I understand that Commonwealth Bank’s directors, according to ASIC Regulatory Guide 165, were responsible for causing us a financial disadvantage, which is a crime.
It seems that Commonwealth Bank directors and their associates are determined to trust luck to protect them because by omitting ASIC Regulatory Guide 165 (2001) from the Code, the bank profited and cause customers like me a financial disadvantage. This is a massive crime and far more serious than the practices of Bernie Madoff when he was described, in 2009, as America’s greatest fraudster and was jailed for 150 years.
We have obtained evidence that the bank damaged us by not complying with the 2004 Code including:
- clause 2.1 when it did not provide us with information in plain language
- clause 2.2 when it did not act fairly or reasonably towards us
- clause 7(a)(b) when it did not ensure its staff and authorised representatives were trained effectively.

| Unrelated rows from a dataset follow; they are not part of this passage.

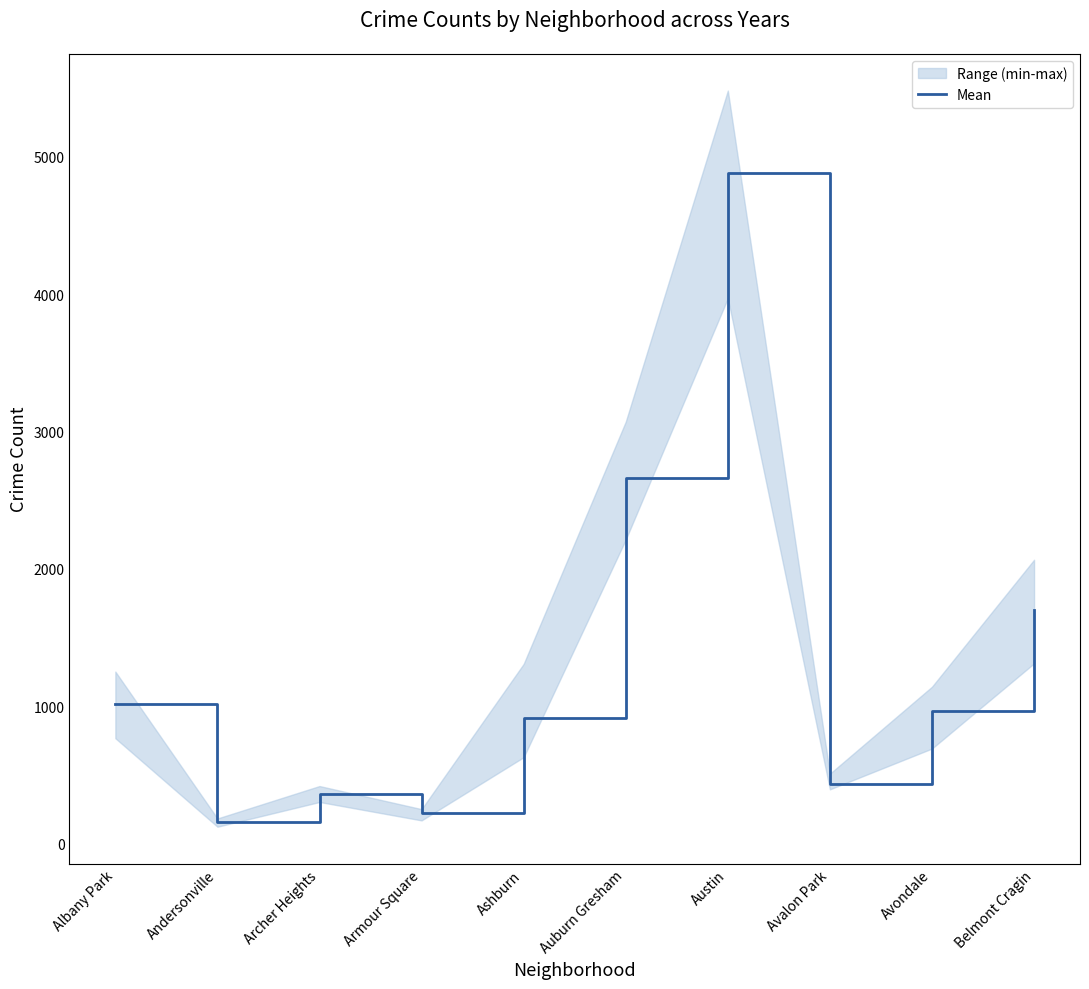

Is this an area chart (filled region under the line)?

No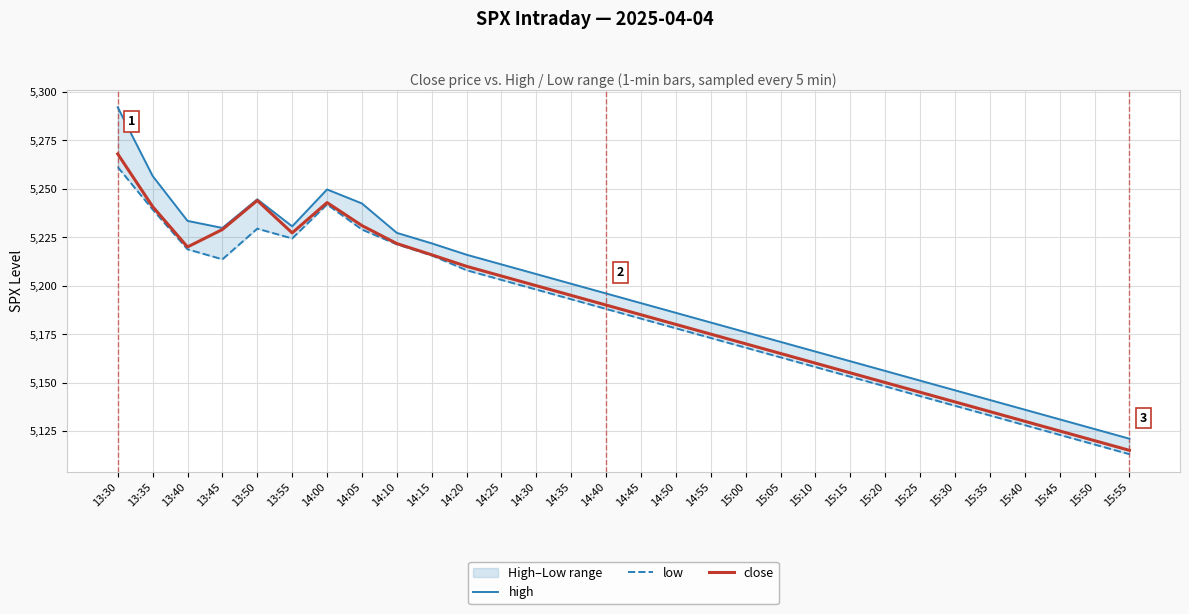

What is the difference between the maximum and minimum values in the low series?

148.2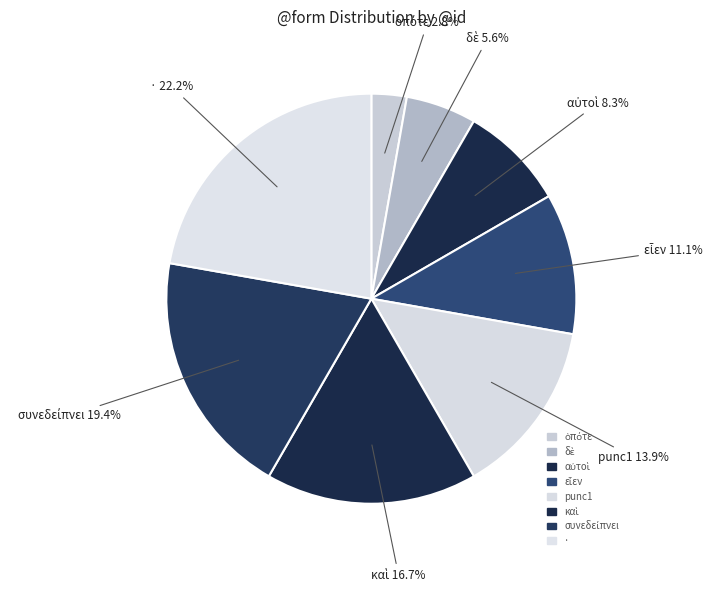

How many segments does this pie chart have?

8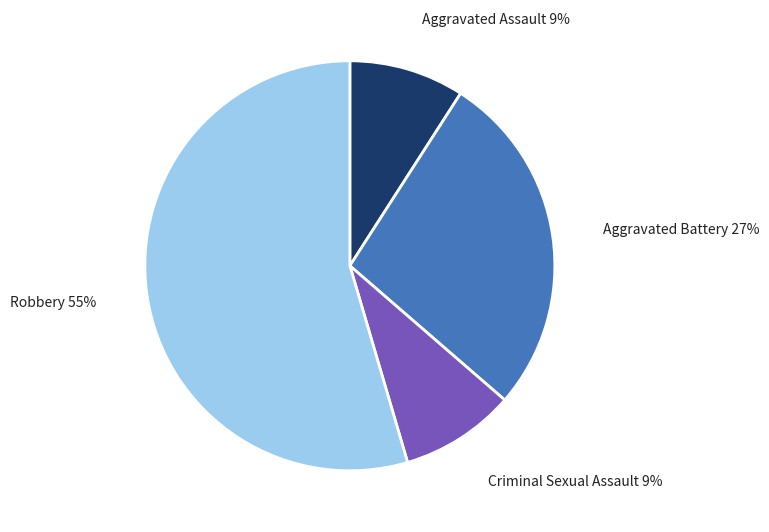

Does any single category account for the majority?

Yes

- clause 35.1(b) when it did not deal with our complaints free of charge
- clauses 35.3 and 35.4, when it did not complete the investigation or inform us of the outcomes nor did it provide us, complainants, with written reasons (clause 35.1(d)); and
- clause 37.1(a) when it did not prominently publicise the Code in branches especially in regional and rural areas (as noted in the CCMC’s Bulletin 4).
I have been writing to the bank’s Chair, Chief Executive, and directors during the past 12 months because the bank placed me in a position whereby its conduct was misleading. This was also an act of fraud because the bank’s directors dishonestly obtained profits from misappropriating my business’ funds.